Event Streaming Architecture in the Cloud: A Platform Engineer's Guide
Event Streaming Architecture in the Cloud: A Platform Engineer's Guide
Event streaming is no longer a niche capability reserved for high-frequency trading platforms or social media giants. Today, it is the backbone of modern cloud-native data platforms — enabling real-time analytics, microservice decoupling, change data capture, and operational intelligence at scale. This guide walks through the architectural decisions, deployment patterns, and operational realities of building event streaming infrastructure on the cloud.
Why Event Streaming?
Traditional batch ETL pipelines introduce latency by design. Data collected throughout the day is processed overnight and available in dashboards by morning. For most use cases in the 2010s, this was acceptable.

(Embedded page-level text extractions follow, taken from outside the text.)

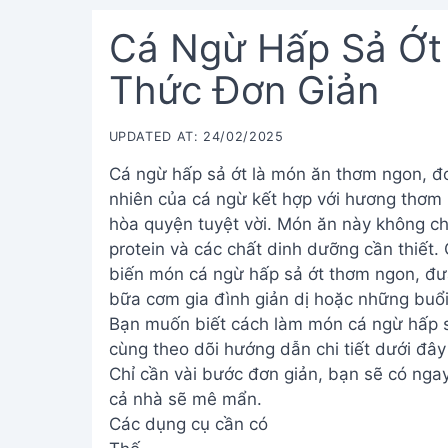
Cá Ngừ Hấp Sả Ớt
Thức Đơn Giản
UPDATED AT: 24/02/2025
Cá ngừ hấp sả ớt là món ăn thơm ngon, đơ
nhiên của cá ngừ kết hợp với hương thơm 
hòa quyện tuyệt vời. Món ăn này không chỉ
protein và các chất dinh dưỡng cần thiết. 
biến món cá ngừ hấp sả ớt thơm ngon, đư
bữa cơm gia đình giản dị hoặc những buổi
Bạn muốn biết cách làm món cá ngừ hấp s
cùng theo dõi hướng dẫn chi tiết dưới đâ
Chỉ cần vài bước đơn giản, bạn sẽ có ng
cả nhà sẽ mê mẩn.
Các dụng cụ cần có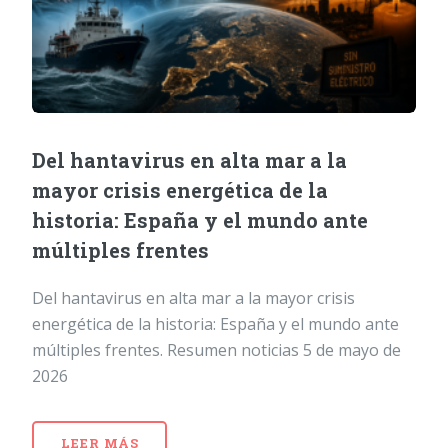
Del hantavirus en alta mar a la
mayor crisis energética de la
historia: España y el mundo ante
múltiples frentes
Del hantavirus en alta mar a la mayor crisis
energética de la historia: España y el mundo ante
múltiples frentes. Resumen noticias 5 de mayo de
2026
LEER MÁS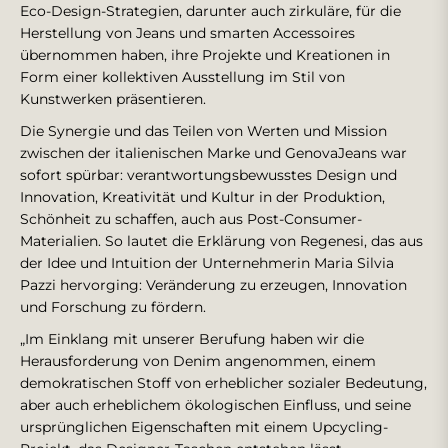
Eco-Design-Strategien, darunter auch zirkuläre, für die
Herstellung von Jeans und smarten Accessoires
übernommen haben, ihre Projekte und Kreationen in
Form einer kollektiven Ausstellung im Stil von
Kunstwerken präsentieren.
Die Synergie und das Teilen von Werten und Mission
zwischen der italienischen Marke und GenovaJeans war
sofort spürbar: verantwortungsbewusstes Design und
Innovation, Kreativität und Kultur in der Produktion,
Schönheit zu schaffen, auch aus Post-Consumer-
Materialien. So lautet die Erklärung von Regenesi, das aus
der Idee und Intuition der Unternehmerin Maria Silvia
Pazzi hervorging: Veränderung zu erzeugen, Innovation
und Forschung zu fördern.
„Im Einklang mit unserer Berufung haben wir die
Herausforderung von Denim angenommen, einem
demokratischen Stoff von erheblicher sozialer Bedeutung,
aber auch erheblichem ökologischen Einfluss, und seine
ursprünglichen Eigenschaften mit einem Upcycling-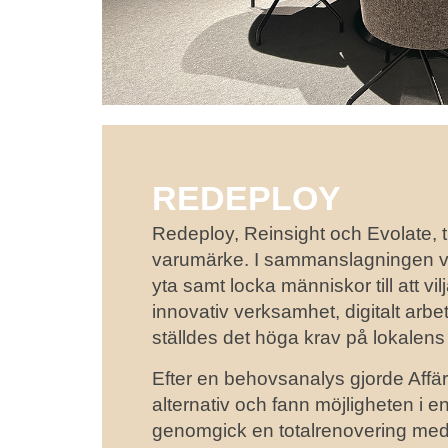
REDEPLOY
Redeploy, Reinsight och Evolate, 
varumärke. I sammanslagningen vill
yta samt locka människor till att vi
innovativ verksamhet, digitalt arb
ställdes det höga krav på lokalens 
Efter en behovsanalys gjorde Affä
alternativ och fann möjligheten i e
genomgick en totalrenovering med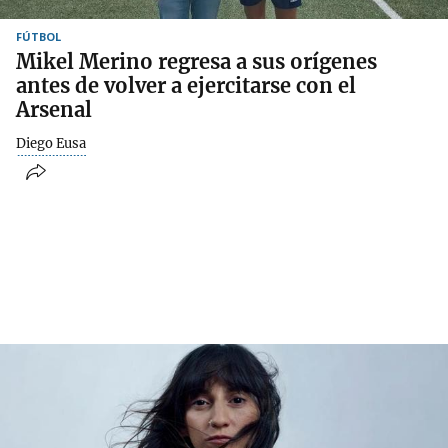
FÚTBOL
Mikel Merino regresa a sus orígenes
antes de volver a ejercitarse con el
Arsenal
Diego Eusa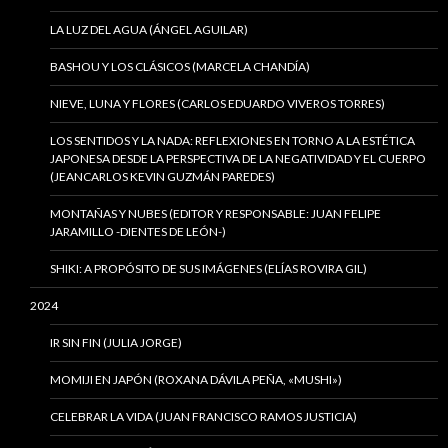
LA LUZ DEL AGUA (ÁNGEL AGUILAR)
BASHOU Y LOS CLÁSICOS (MARCELA CHANDÍA)
NIEVE, LUNA Y FLORES (CARLOS EDUARDO VIVEROS TORRES)
LOS SENTIDOS Y LA NADA: REFLEXIONES EN TORNO A LA ESTÉTICA
JAPONESA DESDE LA PERSPECTIVA DE LA NEGATIVIDAD Y EL CUERPO
(JEANCARLOS KEVIN GUZMÁN PAREDES)
MONTAÑAS Y NUBES (EDITOR Y RESPONSABLE: JUAN FELIPE
JARAMILLO -DIENTES DE LEÓN-)
SHIKI: A PROPÓSITO DE SUS IMÁGENES (ELÍAS ROVIRA GIL)
2024
IR SIN FIN (JULIA JORGE)
MOMIJI EN JAPÓN (ROXANA DÁVILA PEÑA, «MUSHI»)
CELEBRAR LA VIDA (JUAN FRANCISCO RAMOS JUSTICIA)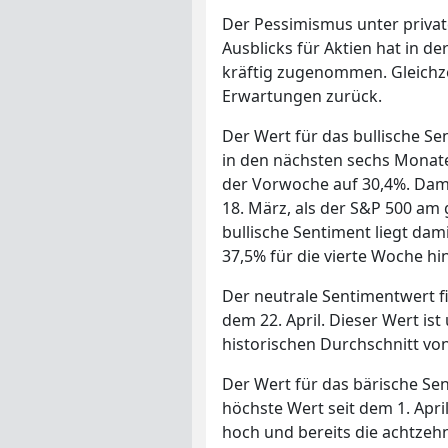
Der Pessimismus unter private
Ausblicks für Aktien hat in d
kräftig zugenommen. Gleichz
Erwartungen zurück.
Der Wert für das bullische Se
in den nächsten sechs Monat
der Vorwoche auf 30,4%. Dam
18. März, als der S&P 500 am
bullische Sentiment liegt dam
37,5% für die vierte Woche hi
Der neutrale Sentimentwert fie
dem 22. April. Dieser Wert is
historischen Durchschnitt von
Der Wert für das bärische Sent
höchste Wert seit dem 1. Apr
hoch und bereits die achtzeh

In 2024, the landscape has fundamentally shifted:
- Real-time fraud detection needs sub-second decisioning
- Operational monitoring must surface anomalies before they become incidents
- Microservice choreography requires decoupled, asynchronous communication
- Event sourcing demands an immutable audit log with replay capability
Event streaming solves all of these by treating data as a continuous, ordered log of facts rather than rows in a table.
Core Concepts
Before choosing a platform, it's essential to align on terminology:
| Concept | Description |
|---|---|
| Topic / Stream | Named, append-only log of messages |
| Partition | Ordered sub-unit of a topic enabling parallelism |
| Consumer Group | Set of consumers that collectively process a topic |
| Offset | Position of a message within a partition |
| Schema Registry | Central store for message schemas (Avro, Protobuf, JSON Schema) |
| Exactly-once semantics | Guarantee that each message is processed exactly one time |
| Compaction | Retention strategy that keeps only the latest value per key |
Cloud Platform Comparison
Three major managed event streaming services dominate cloud deployments:
| Feature | Amazon Kinesis | Google Pub/Sub | Azure Event Hubs |
|---|---|---|---|
| Native SDK | AWS SDK | Google Cloud SDK | Azure SDK / AMQP |
| Kafka compatibility | Via MSK | Via Confluent on GCP | Kafka-compatible endpoint |
| Retention | 1–365 days | 7 days (configurable) | 1–90 days |
| Partitioning | Shards (fixed) | Automatic | Partitions (fixed) |
| Schema registry | Glue Schema Registry | Confluent on GCP | Schema Registry (EventHub) |
| Exactly-once | At-least-once | At-least-once | At-least-once |
| Managed Kafka | MSK (fully managed) | N/A (partner) | No |
| Serverless option | Kinesis On-Demand | Pub/Sub (always serverless) | Event Hubs Serverless |
For teams with Kafka expertise and multi-cloud ambitions, Amazon MSK or a self-managed Kafka cluster on Kubernetes (via Strimzi) provides the most portable solution.
Reference Architecture
The following diagram illustrates a production-grade event streaming topology for a geopolitical intelligence platform — the kind of real-time data architecture powering tools like Harbinger Explorer:
Loading diagram...
This architecture separates concerns cleanly:
- Raw topics receive unvalidated, high-volume ingestion
- Stream processors enrich, filter, and validate in flight
- Downstream consumers materialise views appropriate to each service
Provisioning with Terraform
Here's a minimal Terraform configuration for an MSK cluster on AWS:
resource "aws_msk_cluster" "harbinger_events" {
cluster_name = "harbinger-events"
kafka_version = "3.5.1"
number_of_broker_nodes = 3
broker_node_group_info {
instance_type = "kafka.m5.large"
client_subnets = var.private_subnet_ids
security_groups = [aws_security_group.msk.id]
storage_info {
ebs_storage_info {
volume_size = 1000
}
}
}
encryption_info {
encryption_in_transit {
client_broker = "TLS"
in_cluster = true
}
}
configuration_info {
arn = aws_msk_configuration.main.arn
revision = aws_msk_configuration.main.latest_revision
}
tags = {
Environment = "production"
Team = "platform"
}
}
resource "aws_msk_configuration" "main" {
name = "harbinger-kafka-config"
kafka_versions = ["3.5.1"]
server_properties = <<-EOF
auto.create.topics.enable=false
default.replication.factor=3
min.insync.replicas=2
num.partitions=12
log.retention.hours=168
compression.type=lz4
EOF
}
Schema Registry and Schema Evolution
Untyped JSON events are a production disaster waiting to happen. Every schema change becomes a breaking change, and you have no way to query historical messages reliably.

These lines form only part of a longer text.